**Page text**.
I played a variant of a deck like this and i came in tenth with it at Hatcher's tourny atthe Beanie.  I had a few people comment about my deck, mostly positive...as a matter of fact i started off  3 and 0 with it, which is kind of good for a mostly untested deck.  I have since changed the deck a little but its pretty solid.  Other than a few play mistakes on my behalf the deck seemed to operate well and was fun to play.  JuggernaughtGO (Travis) suggested that i play 3 Circu...his logic was basicly...u can always pitch him to force if you have to.  I didnt regret running 3 of him at all.  This deck runs almost like fish and to have a 2/3 that eats cards with no extra cost is pretty good to me.  Ask most of my opponents how effective he was.  The nice thing about Circu is that you can eat the top card of your own library and your opponent cant play that card.  My Build (as it stands now)

Creatures:
3 Circu
3 Confidant
1 Psychatog

Drawing:
1 Library of Alexandria
3 Deep Analysis
3 Brainstorm
1 Gush
1 Top
1 Ancestral Recall
(3 Confidant)

Disruption:
4 Duress
1 Mind Twist
1 Echoing Truth

The Usuals:
1 Yag Will
1 D Tutor
1 Vamp
1 Mystical
1 Time Walk

Counters:
4 Force
4 Drain

Others:
1 Jitte

Mana Base:
4 Underground Sea
4 Fetch (i used Flooded Strand, cus thats all Dave had to let me use, but Delta is far better of course)

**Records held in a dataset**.
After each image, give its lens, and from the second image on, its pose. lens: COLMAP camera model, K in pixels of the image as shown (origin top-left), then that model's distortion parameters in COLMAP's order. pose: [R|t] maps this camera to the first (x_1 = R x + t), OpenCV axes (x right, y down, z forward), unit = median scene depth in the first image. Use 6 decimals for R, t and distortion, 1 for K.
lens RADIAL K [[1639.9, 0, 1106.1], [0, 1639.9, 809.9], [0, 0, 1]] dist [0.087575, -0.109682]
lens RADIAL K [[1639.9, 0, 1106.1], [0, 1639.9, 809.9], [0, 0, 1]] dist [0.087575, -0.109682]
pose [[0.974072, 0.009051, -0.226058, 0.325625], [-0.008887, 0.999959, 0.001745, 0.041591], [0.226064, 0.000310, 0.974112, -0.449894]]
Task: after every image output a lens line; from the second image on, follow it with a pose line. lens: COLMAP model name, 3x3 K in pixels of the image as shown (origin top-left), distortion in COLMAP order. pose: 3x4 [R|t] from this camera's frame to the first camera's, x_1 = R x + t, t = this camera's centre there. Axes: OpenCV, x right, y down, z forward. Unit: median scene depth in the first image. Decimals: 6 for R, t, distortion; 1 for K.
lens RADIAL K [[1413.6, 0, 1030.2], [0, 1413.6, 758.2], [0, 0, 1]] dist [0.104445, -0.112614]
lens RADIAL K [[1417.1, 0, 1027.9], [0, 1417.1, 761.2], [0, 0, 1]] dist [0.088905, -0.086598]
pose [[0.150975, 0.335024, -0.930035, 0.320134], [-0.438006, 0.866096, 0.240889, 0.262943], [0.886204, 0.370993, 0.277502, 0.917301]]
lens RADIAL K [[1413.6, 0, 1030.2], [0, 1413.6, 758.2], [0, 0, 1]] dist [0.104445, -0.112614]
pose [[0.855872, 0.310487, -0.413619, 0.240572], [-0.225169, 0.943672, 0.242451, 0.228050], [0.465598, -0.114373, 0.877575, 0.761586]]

**About this task**.
Rewrite the deck write-up from "I played a variant" through "it stands now)", swapping "Circu" for "Lobotomist" each time it appears.

**Reply to the task**.
I played a variant of a deck like this and i came in tenth with it at Hatcher's tourny atthe Beanie.  I had a few people comment about my deck, mostly positive...as a matter of fact i started off  3 and 0 with it, which is kind of good for a mostly untested deck.  I have since changed the deck a little but its pretty solid.  Other than a few play mistakes on my behalf the deck seemed to operate well and was fun to play.  JuggernaughtGO (Travis) suggested that i play 3 Lobotomist...his logic was basicly...u can always pitch him to force if you have to.  I didnt regret running 3 of him at all.  This deck runs almost like fish and to have a 2/3 that eats cards with no extra cost is pretty good to me.  Ask most of my opponents how effective he was.  The nice thing about Lobotomist is that you can eat the top card of your own library and your opponent cant play that card.  My Build (as it stands now)